И еще – странно сильнее был тот же запах, что и тогда в таверне. Дождь, земля и древесина.
========== 7. Слабость. ==========
Мне было страшно. Кровь внутри билась шаманскими барабанами, кипела горячим рябиновым соком. Никогда я так не боялась святого воина, как сейчас, когда стояла перед его дверью, сжимая в руках украшенный самоцветами шлем. Я не собиралась… дарить ему внимание. Дарить себя. Просто эта украшенная камнями игрушка должна была принадлежать ему. Я хотела его в ней видеть.
Только… почему же меня мучает вопрос, зачем? Почему вижу в этом что-то большее, что-то… теплое?
Он пугал меня. Я боялась, что умираю, что паладин уже уничтожил меня. Знала, что обман свершился, и летела, словно мотылек на свет. Зачем, когда нужно было бежать? Почему у меня подкашиваются коленки от страха, едва я чувствую его присутствие?
Слишком бережные у него руки. Слишком легко – рядом. Слишком близко.
А может… может, я уже просто привыкла. Ко лжи, к смерти, к тому, что меня уже поглотил водоворот всех тех событий, всего того мира, что вокруг? Ложь – впиталась. Смерть – стала частью.
Мне было страшно.
Я не знала, что ему говорить. Постучала в дощатую дверь комнаты, освещенную бликами ламп.
Зачем этот шлем?
Хотя… нет. Нет. Святой воин должен быть цел. Я хочу, чтобы он был цел. Никто больше не умеет изгонять нежить. Он просто необходим – и не более того. Не более. Отряду.

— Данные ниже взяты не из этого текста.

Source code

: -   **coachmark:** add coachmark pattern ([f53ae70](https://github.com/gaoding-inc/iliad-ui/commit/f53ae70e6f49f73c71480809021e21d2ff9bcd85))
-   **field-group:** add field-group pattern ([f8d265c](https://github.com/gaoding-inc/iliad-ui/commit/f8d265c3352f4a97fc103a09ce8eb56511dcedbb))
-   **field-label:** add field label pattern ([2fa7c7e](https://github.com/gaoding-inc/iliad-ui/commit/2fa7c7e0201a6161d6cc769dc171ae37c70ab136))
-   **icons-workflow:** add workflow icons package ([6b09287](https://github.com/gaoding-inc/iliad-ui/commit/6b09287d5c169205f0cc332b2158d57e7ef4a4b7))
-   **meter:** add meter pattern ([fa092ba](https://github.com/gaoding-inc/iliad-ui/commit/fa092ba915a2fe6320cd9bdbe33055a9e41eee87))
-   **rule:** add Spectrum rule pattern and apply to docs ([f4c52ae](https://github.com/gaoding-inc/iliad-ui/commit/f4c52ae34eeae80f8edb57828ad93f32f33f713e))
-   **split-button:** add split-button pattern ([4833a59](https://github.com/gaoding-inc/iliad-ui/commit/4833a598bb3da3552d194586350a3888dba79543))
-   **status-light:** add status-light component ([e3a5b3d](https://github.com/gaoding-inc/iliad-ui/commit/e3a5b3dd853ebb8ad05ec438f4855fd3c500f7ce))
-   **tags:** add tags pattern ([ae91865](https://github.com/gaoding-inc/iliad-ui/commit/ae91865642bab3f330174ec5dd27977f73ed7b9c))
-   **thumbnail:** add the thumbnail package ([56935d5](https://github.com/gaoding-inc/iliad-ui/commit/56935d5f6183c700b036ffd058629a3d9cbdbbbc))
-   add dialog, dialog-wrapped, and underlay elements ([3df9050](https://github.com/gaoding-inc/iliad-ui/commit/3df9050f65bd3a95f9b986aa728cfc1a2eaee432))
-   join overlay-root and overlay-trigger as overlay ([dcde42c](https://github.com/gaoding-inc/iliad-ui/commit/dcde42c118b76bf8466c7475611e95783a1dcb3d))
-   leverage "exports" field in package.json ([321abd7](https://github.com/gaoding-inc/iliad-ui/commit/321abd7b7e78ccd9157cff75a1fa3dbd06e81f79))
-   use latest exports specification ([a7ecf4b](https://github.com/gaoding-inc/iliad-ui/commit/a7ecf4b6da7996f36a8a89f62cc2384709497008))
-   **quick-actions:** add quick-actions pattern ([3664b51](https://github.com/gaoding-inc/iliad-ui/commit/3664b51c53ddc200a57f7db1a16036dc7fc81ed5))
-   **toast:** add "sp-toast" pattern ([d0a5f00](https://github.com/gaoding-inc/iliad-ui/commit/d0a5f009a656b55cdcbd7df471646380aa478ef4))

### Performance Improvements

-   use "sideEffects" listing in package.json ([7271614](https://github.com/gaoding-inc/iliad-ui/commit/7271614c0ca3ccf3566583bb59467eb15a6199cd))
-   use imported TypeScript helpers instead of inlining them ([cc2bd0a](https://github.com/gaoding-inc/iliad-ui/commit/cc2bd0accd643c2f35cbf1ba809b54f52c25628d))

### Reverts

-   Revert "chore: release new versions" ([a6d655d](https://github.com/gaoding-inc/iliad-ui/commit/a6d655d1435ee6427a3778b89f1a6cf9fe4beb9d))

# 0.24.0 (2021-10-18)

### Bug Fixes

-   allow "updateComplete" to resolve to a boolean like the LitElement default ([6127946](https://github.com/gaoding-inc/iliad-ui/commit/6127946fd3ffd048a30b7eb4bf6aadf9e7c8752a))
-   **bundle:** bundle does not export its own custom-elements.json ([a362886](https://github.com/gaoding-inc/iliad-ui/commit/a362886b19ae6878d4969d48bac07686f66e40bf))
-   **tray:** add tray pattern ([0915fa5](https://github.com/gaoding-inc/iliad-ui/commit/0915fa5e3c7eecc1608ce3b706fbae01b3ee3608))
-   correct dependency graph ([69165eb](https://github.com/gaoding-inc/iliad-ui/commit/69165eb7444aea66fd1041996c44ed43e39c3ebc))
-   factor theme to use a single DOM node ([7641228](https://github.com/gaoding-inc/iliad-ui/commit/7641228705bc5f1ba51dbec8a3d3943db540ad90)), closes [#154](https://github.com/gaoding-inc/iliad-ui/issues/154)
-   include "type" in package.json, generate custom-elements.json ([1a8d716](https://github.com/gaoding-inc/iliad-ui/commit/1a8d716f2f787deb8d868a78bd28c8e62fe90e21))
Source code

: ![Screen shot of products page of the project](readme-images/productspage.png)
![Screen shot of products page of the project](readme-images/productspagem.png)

Но дверь открывается, и я так и стою перед ним – растрепанная, простоволосая, со смешными браслетами и серебряными кольцами-украшениями, звенящими в распущенных прядях, в платье до полу. Я не люблю штаны и мужские рубахи, и никогда не ношу их без необходимости. В походе без них не обойтись, но когда можно… нет. Шитые витиеватыми узорами шерсть и лен, серебро и ленты мне милее доспеха и копья.
- Игдена? Тебе что-то нужно?
Я вскинула голову. Святой воин был слишком высокий. Выше меня, и давил еще и поэтому. Скала нависала надо мной, готовая придавить.
Его взгляд остановился на шлеме в моих руках, обернутом темной тканью. Мифрил и сапфиры, преломляющееся в гранях ледяное солнце, магическая сила огня и радужных брызг, заключенная в один предмет. Он пойдет ему.
Я протягиваю шлем и готова быстро отдернуть руки. Не хочу заходить в комнату, не хочу касаться его. Он утянет меня в белую бездну, в свет, на дно, и я умру там.